Exercise description — Determine the number of lines in the listing below in which the word "your" is present, and state it without comment.

Data —

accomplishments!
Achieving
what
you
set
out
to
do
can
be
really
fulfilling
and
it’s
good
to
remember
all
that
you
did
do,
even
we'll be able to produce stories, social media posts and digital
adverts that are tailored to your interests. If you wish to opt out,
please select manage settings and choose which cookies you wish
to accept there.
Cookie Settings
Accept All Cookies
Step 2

--

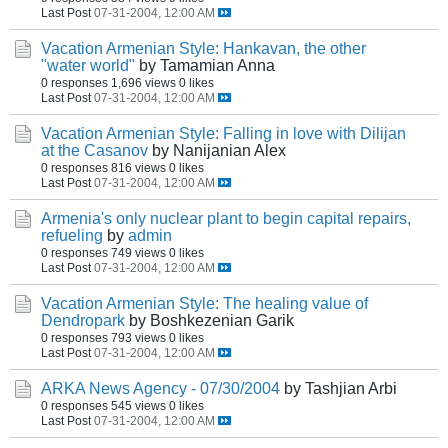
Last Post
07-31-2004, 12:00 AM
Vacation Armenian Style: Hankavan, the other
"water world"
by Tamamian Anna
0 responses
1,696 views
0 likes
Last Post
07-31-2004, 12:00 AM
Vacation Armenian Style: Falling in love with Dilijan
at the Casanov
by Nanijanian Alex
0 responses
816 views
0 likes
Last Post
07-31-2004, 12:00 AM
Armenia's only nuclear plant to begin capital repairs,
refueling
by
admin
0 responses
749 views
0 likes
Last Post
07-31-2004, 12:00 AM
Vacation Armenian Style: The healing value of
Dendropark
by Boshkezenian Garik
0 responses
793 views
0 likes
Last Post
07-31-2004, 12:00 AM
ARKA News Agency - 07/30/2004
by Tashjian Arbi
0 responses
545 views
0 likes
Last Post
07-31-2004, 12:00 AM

--

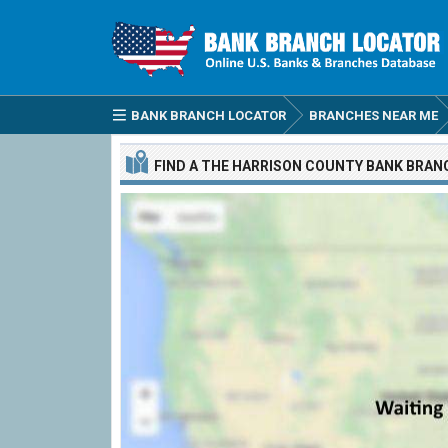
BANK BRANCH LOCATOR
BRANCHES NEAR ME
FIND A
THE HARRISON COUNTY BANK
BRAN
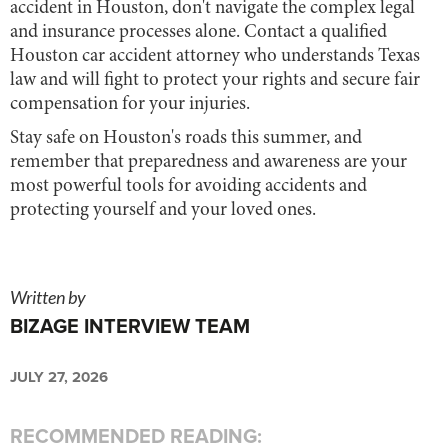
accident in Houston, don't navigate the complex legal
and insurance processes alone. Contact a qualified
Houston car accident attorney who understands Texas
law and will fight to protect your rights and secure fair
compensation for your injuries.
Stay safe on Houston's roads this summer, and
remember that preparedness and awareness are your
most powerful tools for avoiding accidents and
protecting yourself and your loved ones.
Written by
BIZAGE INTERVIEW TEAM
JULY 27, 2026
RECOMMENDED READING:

Exercise answer — 5